WHAT THE EXERCISE ASKS: Using the blog post below, explain in one to three sentences why the writer is finding it harder to balance everything.
*** Opening of TEXT ***
My Second Blog Interview!
Things are starting to get exciting over here, and as excited as I am about it, I’m noticing that it’s getting a bit more challenging to balance all the things. Work is demanding more of my attention, and because I have an equally demanding toddler, I’m only just now realizing the similarities between the two, ha ha.
On another note, My interview with House of 1000 Books went live last Wednesday, and in case you missed it, I’m posting it here. Thanks to Topher for a great experience.
“Topher Hoffman: Hello! Today we have Atina Atwood answering questions at The House of 1000 Books. She’s the creator of the Holiday Heartbeats Series. This series includes His Epiphany, Love Games, and her newest novel, Luck of the Irish!
She states in her bio that in general, her stories vary in heat levels— from YA to sweet romantic stories to steamy contemporary romance. All of her books have multicultural characters that are strong-willed and purpose-driven.
I’m interested in what she has to say, so with that, let us get to the questions.
Hello Atina, and welcome to the House of 1000 Books blog. I have a few questions that I would like to ask you, that I’m sure our readers would love to find the answer out too.
Every author ignited their writing career at one point in their life. That point where they said, hey, I’m an author. At what age did you realize that you were an author, and accepted it?
Atina Atwood: Thanks for inviting me. It’s hard to pinpoint the age where I initially self-identified as being an author. I see myself as being a lot of things, author included. My first published work was a poem when I was 12, but I guess the most defining moment for me was when I became a traditionally published author in nonfiction back in 2012.
*** Close of TEXT ***
*** Opening of SUPPLIED ENTRIES ***
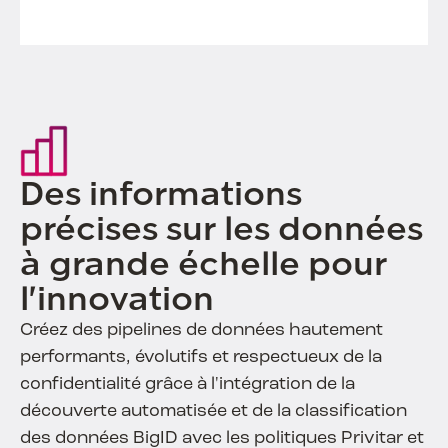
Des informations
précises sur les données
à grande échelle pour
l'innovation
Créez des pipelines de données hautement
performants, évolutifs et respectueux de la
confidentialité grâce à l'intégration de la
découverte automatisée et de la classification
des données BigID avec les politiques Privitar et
*** Close of SUPPLIED ENTRIES ***
SOLUTION: Work is demanding more of the writer's attention, and the writer also has an equally demanding toddler to care for.